Find each line in the material below that contains the string "label", and copy those lines in full.

Region annotation items
+---+
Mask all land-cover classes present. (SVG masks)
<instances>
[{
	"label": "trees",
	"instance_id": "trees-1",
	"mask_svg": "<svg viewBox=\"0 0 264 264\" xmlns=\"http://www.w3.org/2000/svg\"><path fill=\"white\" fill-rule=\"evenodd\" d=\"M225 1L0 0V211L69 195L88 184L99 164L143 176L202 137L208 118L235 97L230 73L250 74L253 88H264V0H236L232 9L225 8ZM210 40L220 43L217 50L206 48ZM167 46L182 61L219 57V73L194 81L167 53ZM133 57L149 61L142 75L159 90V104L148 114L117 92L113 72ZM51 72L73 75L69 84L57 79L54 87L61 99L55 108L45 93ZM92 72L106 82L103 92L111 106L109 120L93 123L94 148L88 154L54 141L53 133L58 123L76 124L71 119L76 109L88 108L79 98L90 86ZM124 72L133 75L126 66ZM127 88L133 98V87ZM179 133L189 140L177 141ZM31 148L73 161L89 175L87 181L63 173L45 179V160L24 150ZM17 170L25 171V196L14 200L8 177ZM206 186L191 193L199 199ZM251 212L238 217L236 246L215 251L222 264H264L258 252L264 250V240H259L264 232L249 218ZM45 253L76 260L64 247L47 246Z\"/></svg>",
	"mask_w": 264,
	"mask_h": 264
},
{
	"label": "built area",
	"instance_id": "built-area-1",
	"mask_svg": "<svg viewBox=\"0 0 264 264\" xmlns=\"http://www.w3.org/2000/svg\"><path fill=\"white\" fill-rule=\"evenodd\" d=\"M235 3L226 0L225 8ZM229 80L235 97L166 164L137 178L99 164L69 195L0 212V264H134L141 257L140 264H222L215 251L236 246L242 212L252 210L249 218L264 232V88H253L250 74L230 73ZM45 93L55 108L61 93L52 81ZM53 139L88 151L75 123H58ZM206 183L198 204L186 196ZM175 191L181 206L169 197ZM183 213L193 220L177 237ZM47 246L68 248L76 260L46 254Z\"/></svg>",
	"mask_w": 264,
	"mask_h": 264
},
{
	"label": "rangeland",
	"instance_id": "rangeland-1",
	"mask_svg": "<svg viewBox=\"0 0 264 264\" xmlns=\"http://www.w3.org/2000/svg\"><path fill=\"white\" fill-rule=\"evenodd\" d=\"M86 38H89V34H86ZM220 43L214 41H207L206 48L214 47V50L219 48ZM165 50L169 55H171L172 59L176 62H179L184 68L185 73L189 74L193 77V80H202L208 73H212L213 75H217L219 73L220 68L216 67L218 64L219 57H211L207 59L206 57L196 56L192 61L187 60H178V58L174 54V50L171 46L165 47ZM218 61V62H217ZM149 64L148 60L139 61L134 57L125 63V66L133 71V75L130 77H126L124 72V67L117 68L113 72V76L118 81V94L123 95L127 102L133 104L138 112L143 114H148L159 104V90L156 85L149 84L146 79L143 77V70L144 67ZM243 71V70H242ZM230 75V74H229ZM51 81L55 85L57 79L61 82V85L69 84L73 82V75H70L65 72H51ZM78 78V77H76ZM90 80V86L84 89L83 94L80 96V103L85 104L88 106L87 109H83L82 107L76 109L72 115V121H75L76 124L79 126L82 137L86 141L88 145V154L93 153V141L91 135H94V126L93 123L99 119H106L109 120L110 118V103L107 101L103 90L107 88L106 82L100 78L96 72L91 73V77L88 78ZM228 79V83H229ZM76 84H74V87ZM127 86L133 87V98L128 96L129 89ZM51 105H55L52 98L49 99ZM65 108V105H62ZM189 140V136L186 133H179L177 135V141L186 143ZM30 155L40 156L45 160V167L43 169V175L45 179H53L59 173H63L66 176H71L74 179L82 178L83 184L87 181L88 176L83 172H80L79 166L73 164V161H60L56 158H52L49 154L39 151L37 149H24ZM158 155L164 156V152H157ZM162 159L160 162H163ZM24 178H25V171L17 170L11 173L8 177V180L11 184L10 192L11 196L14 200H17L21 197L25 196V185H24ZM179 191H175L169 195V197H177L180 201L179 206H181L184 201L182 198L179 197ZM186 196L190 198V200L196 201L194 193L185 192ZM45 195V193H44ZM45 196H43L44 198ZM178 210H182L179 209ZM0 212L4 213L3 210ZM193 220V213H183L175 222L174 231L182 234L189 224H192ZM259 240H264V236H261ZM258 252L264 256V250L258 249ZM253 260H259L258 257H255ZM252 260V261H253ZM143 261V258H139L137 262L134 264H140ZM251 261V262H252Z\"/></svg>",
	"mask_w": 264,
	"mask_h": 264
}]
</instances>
+---+
> _Reply_:
	"label": "trees",
	"label": "built area",
	"label": "rangeland",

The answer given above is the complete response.